If your first reaction to this heinous crime was to get all self-defensive and point out that not all men happen to be rapists, rather than see how you can help women and how you can help society change so that these things do not happen – then you’re part of the problem.

Make no mistake: what happened to Paulina Dembska could have happened to any other woman.  To your mother, your wife, your girlfriend, your sister, or your daughter.

The reality is that while rape and murder is the rare extreme, women face gender-based cases of harassment and abuse on a regular basis, all of which is a by-product of misogyny.

We’ve heard cases of this very same suspect, where he would message and harass a number of women, making requests for sexual interaction and even threatening to simply show up at their homes or place of work.

The sad thing is that this is something which is common for a woman to face.

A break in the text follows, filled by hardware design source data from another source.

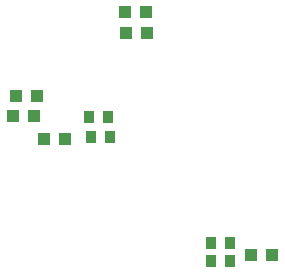
<source format=gbr>
%TF.GenerationSoftware,KiCad,Pcbnew,(5.1.6)-1*%
%TF.CreationDate,2020-08-15T20:42:22+02:00*%
%TF.ProjectId,teensypcbn,7465656e-7379-4706-9362-6e2e6b696361,rev?*%
%TF.SameCoordinates,Original*%
%TF.FileFunction,Paste,Bot*%
%TF.FilePolarity,Positive*%
%FSLAX46Y46*%
G04 Gerber Fmt 4.6, Leading zero omitted, Abs format (unit mm)*
G04 Created by KiCad (PCBNEW (5.1.6)-1) date 2020-08-15 20:42:22*
%MOMM*%
%LPD*%
G01*
G04 APERTURE LIST*
%ADD10R,0.995000X1.000000*%
%ADD11R,0.820000X1.000000*%
G04 APERTURE END LIST*
D10*
%TO.C,C1*%
X150382500Y-85480000D03*
X152157500Y-85480000D03*
%TD*%
%TO.C,C2*%
X152252501Y-87234999D03*
X150477501Y-87234999D03*
%TD*%
%TO.C,C3*%
X142667500Y-94270000D03*
X140892500Y-94270000D03*
%TD*%
%TO.C,C4*%
X141187501Y-92574999D03*
X142962501Y-92574999D03*
%TD*%
%TO.C,C5*%
X145297500Y-96190000D03*
X143522500Y-96190000D03*
%TD*%
%TO.C,C6*%
X162887500Y-106000000D03*
X161112500Y-106000000D03*
%TD*%
D11*
%TO.C,R1*%
X147510000Y-96060000D03*
X149110000Y-96060000D03*
%TD*%
%TO.C,R2*%
X148940000Y-94320000D03*
X147340000Y-94320000D03*
%TD*%
%TO.C,R3*%
X159300000Y-106500000D03*
X157700000Y-106500000D03*
%TD*%
%TO.C,R4*%
X157700000Y-105000000D03*
X159300000Y-105000000D03*
%TD*%
M02*

</source>
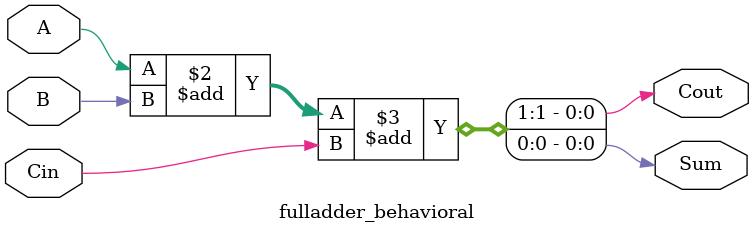
<source format=v>
module fulladder_behavioral(input A, B, Cin, output reg Sum, Cout);
  always @(*) begin
    {Cout, Sum} = A + B + Cin;
  end
endmodule

</source>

Much has obviously been said in the aftermath of this case. Many have spoken of a need to improve the education which is offered in order for such misogynistic tendencies to be eradicated.

That is something one can get behind, but it will not solve the problem.  Children aren’t taught how they should or shouldn’t treat women at school: they’re taught that at home.  They pick up these things from their parents or those around them, and based on what they say and do.

That’s why you’re part of the problem if your first reaction was to say “ah but not all men are rapists – don’t look at me.” Because by doing that you’re ignoring your own responsibility to do something small to make the situation better.

So what can you do as a man to help? On the face of it, some really simple things: don’t objectify women; call out your friends when they make sexist comments or jokes; and when women tell you about experiences of harassment and sexism, don’t ignore them or play it down – listen to them.

If there was ever a time to come together as a society and make sure that a brutal murder like that of Paulina Dembska never happens again, it’s now.